**PASSAGE**:

+++

On a tangential note: assume we were to do something similar to keras, where in fitting the component models can update each other sequentially and multiple times, e.g., through backprop being a meta-algorithm applied to interconnected GLM. Which of the two designs would work better? We may want to rapidly update the fits in a specific sequence which also needs access to the specs.

ablaom commented 5 years ago

My experience in Julia is that it is a bad idea to inseparably fuse together data structures that have different functionality - in this case the model strategy (hyperparameters) and the learned parameters. Indeed, in my first attempt at Koala I did exactly this and lived to regret it.

In my vision these two are separate at the ground (i.e. package interface) level but come together at an intermediate level of abstraction in a "trainable model" which combines:

This is pretty much the specification of Learner in MLR3, incidentally, without the cache.

When you call fit! on a trainable model, you call it on the rows of data you want to train and the lower-level fit/update methods create or update the fit-result (and cache).

fkiraly commented 5 years ago

Fair enough - but just to iterate this point, is it correct that, in consequence, you reject both the design of @tlienart and your own earlier one, from Koala?

I have no strong opinion as long as it is consistently done, but as said, it is one of those early design decisions which one in the worst case comes to regret so are worth thinking carefully about...

tlienart commented 5 years ago

I may be a bit dense but I don't see the problems / difficulties, having (abstract) code exposing issues would be a great plus to fix (my) ideas.

At the origin, my thinking was that 1 model = 1 function that acts as a proxy for some function you care about but don't have access to ("nature"). That justified (IMO) having characterising elements (immutable) and values for the parameters. Then you can just apply that object as you would a function to predict.

struct Model1
  hparam::HyperParameter{...} # e.g. what loss, what penalty + their parameters, how / when to prune, tree depth, ....
  param::LearnedParameter{...} # e.g. regression coefficients, tree splits
end
(::Model1)(X) = .... # effectively "compute the function on X" or "predict"
fit!(m::Model1, X, y) = ... # update m.param via refs.

Anyway that much I imagine is clear to you. In terms of hyperparameter tuning, there's no real problem. To each hyperparameter to check (e.g. from a gridsearch), one such model is created, fitted, and kept if necessary. Composing such structures into meta models is also easy afaict. It also seems advantageous that this whole structure is pretty simple compared to effectively doubling up all structures (e.g. for a regression there would be one container for the hyperparameters etc and one container for the regression coefficient (?)). I also imagine that this could hurt you in the backprop / graphical model setting you're talking about franz but again maybe I just don't clearly see the proposal that @ablaom is suggesting).

+++

Element and coordinate rows:
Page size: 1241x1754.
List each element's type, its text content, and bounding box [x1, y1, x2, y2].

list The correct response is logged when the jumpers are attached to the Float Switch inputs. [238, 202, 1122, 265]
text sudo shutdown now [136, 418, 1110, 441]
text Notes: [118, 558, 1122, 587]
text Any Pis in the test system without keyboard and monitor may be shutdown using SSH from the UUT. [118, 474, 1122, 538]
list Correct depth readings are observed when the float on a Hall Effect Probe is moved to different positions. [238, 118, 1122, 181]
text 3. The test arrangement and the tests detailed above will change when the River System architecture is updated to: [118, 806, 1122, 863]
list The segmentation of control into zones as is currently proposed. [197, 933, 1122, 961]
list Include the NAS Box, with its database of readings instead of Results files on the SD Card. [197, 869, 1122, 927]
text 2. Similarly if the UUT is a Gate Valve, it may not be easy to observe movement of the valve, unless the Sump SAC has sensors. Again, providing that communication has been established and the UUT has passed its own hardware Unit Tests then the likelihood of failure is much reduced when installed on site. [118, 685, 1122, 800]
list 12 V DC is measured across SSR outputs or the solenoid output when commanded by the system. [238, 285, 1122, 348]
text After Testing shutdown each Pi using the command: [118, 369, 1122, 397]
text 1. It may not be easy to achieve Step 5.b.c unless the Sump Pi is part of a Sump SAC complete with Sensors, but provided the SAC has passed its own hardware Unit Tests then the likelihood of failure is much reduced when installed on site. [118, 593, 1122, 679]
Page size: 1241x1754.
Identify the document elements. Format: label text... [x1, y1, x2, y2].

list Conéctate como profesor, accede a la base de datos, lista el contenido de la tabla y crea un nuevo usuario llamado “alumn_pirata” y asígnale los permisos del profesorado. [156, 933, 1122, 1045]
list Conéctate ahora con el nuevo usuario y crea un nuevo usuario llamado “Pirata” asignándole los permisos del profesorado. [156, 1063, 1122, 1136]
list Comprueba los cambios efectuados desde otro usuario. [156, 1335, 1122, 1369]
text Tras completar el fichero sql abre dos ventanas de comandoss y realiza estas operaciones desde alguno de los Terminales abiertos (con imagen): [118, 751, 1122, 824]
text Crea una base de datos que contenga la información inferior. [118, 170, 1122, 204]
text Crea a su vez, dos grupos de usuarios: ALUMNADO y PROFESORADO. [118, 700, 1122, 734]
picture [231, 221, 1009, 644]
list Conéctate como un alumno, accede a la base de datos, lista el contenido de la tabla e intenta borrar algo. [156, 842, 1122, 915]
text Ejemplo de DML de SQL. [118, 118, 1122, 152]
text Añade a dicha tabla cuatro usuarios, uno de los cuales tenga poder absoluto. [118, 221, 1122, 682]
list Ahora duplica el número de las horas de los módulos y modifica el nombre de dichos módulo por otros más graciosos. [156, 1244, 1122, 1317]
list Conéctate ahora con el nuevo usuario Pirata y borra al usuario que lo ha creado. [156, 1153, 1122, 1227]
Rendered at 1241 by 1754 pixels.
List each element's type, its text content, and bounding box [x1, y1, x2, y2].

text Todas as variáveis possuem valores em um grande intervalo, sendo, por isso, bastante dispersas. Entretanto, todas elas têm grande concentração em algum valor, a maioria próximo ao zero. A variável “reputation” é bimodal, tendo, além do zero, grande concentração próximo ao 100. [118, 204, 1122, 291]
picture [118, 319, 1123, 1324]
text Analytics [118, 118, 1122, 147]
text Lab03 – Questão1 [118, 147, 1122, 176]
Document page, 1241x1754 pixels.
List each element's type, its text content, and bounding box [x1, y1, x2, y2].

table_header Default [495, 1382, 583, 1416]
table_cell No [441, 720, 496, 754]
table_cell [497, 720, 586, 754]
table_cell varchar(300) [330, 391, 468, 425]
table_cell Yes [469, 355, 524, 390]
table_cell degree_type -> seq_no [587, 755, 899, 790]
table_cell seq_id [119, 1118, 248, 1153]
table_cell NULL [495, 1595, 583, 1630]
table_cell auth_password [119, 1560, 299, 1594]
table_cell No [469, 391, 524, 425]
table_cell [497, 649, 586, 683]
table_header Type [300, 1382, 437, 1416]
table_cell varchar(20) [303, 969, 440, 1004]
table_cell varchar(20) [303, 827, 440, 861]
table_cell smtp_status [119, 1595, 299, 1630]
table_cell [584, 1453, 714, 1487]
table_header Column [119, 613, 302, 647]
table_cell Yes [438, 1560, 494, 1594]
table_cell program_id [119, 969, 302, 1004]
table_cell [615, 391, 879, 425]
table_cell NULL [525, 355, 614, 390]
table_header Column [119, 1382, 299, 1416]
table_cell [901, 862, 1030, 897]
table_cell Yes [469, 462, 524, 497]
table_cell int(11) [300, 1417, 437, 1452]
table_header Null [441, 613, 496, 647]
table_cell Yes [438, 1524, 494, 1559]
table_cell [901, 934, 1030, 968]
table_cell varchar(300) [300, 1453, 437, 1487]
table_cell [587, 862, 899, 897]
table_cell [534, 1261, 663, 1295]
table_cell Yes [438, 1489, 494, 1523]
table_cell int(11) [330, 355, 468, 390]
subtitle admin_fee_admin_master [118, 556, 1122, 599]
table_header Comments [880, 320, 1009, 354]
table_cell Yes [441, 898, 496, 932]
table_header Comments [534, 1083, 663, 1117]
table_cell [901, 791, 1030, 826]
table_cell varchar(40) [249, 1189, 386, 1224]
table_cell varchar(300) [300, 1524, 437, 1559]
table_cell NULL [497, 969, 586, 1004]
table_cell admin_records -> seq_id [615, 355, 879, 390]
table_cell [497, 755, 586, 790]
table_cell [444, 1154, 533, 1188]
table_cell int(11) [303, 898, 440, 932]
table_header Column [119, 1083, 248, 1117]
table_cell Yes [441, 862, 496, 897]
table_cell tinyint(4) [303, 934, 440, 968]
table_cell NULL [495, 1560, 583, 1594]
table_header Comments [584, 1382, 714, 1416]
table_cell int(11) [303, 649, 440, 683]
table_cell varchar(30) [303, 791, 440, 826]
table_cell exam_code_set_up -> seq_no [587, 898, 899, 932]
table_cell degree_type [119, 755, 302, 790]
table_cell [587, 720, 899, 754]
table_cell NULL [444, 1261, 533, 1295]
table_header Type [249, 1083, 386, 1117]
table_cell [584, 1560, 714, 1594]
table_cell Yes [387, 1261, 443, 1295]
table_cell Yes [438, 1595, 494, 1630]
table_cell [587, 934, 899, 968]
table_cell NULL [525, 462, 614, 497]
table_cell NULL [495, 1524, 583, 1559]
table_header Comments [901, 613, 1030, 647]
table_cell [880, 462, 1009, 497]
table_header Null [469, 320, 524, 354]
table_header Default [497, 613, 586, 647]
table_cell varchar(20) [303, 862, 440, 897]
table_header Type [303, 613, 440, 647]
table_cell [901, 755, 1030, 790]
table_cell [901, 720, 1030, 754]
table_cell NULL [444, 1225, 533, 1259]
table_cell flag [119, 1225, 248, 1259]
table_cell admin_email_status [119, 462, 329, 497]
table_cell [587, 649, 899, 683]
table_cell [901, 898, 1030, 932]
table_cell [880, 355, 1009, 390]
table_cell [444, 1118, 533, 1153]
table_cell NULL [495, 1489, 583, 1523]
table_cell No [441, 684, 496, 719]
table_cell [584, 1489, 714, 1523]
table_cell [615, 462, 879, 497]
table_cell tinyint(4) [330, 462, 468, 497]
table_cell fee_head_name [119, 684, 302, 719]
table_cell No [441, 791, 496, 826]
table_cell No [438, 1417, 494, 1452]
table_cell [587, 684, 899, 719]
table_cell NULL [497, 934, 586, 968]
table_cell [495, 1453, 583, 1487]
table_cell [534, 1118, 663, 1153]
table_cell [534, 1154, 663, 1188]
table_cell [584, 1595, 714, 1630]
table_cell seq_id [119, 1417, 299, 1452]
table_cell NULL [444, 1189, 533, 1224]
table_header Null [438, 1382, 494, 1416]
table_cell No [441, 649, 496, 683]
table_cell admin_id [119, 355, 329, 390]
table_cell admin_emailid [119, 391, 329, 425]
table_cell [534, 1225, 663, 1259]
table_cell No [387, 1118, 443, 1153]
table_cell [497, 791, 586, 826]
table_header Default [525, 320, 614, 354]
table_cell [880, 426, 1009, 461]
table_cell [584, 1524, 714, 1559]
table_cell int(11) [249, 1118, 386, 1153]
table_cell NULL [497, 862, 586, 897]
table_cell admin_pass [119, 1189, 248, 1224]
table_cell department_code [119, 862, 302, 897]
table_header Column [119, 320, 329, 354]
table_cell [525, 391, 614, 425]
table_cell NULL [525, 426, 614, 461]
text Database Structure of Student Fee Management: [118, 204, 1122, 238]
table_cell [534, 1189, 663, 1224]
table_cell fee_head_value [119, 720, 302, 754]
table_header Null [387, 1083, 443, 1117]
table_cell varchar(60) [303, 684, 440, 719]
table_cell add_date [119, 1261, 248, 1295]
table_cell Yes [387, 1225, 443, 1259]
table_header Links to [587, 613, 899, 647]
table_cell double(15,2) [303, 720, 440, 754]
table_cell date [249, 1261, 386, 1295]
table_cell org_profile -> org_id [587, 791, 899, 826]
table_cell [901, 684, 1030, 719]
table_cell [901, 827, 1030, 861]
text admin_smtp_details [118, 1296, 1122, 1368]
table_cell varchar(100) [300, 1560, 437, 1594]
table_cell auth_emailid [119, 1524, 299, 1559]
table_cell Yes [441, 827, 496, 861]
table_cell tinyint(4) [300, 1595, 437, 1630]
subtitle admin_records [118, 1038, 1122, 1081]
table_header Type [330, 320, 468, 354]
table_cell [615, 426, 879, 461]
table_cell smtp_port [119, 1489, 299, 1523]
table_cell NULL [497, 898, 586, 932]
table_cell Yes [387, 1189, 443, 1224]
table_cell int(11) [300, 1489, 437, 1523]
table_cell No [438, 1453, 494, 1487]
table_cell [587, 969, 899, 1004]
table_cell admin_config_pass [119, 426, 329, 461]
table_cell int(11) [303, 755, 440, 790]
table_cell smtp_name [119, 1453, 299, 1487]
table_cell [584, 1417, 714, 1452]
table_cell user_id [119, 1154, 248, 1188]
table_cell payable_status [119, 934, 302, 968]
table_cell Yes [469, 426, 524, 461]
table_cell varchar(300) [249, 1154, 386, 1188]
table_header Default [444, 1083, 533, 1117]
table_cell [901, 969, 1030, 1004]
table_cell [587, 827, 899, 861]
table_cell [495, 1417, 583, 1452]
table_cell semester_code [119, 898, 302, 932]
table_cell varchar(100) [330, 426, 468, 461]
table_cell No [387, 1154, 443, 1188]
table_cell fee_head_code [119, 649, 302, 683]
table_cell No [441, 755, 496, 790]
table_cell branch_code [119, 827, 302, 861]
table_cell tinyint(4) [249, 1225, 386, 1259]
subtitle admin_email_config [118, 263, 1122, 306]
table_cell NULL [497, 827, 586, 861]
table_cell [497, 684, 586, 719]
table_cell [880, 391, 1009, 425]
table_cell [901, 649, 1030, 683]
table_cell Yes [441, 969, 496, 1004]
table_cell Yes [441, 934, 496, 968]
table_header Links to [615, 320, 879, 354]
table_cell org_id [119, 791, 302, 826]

+++

**REQUIRED ACTIONS**:
1. Return the passage from the model design discussion, from "In my vision" to "fit-result (and cache).", inclusive.
2. Resume the model design discussion from the point where it stops.

**OUTPUTS BY TASK**:
1.
In my vision these two are separate at the ground (i.e. package interface) level but come together at an intermediate level of abstraction in a "trainable model" which combines:

This is pretty much the specification of Learner in MLR3, incidentally, without the cache.

When you call fit! on a trainable model, you call it on the rows of data you want to train and the lower-level fit/update methods create or update the fit-result (and cache).

2.
I'm also not sure I see point (b) of what you suggest in your earlier summary @fkiraly, if you have multiple dispatch with fit! function that go from very broad ("fallback" methods, e.g. LBFGS) to very specific (e.g.: "analytic" for ridge) then applying the same strategy effectively just means calling fit! with the same parameters and just update the learned parameters. There's also something to be said about having a "starting-point model" that gets iteratively fitted as data comes along, the learned parameters then effectively act as the "cache". But again maybe I'm too fixed on a simple understanding of the problems, I think seeing some elementary code of some of the issues that are discussed above by @ablaom would make it clearer why "my" idea might in fact not make sense or just not do the job.

Also, like @fkiraly, I'm actually not hellbound on this, perfectly happy to go with one idea and just stick with it, to be fair I just don't really understand the problems so it's more a question of trying to understand that.

fkiraly commented 5 years ago

Maybe it would be helpful to understand what went wrong for you @ablaom with design (a) ?

Re. "I don't see (b)" for @tlienart : the situation is in which you want to fit the model with the same hyperparameter settings to many different datasets or data views. In this situation, you have a single model specification container, but many fitted model containers.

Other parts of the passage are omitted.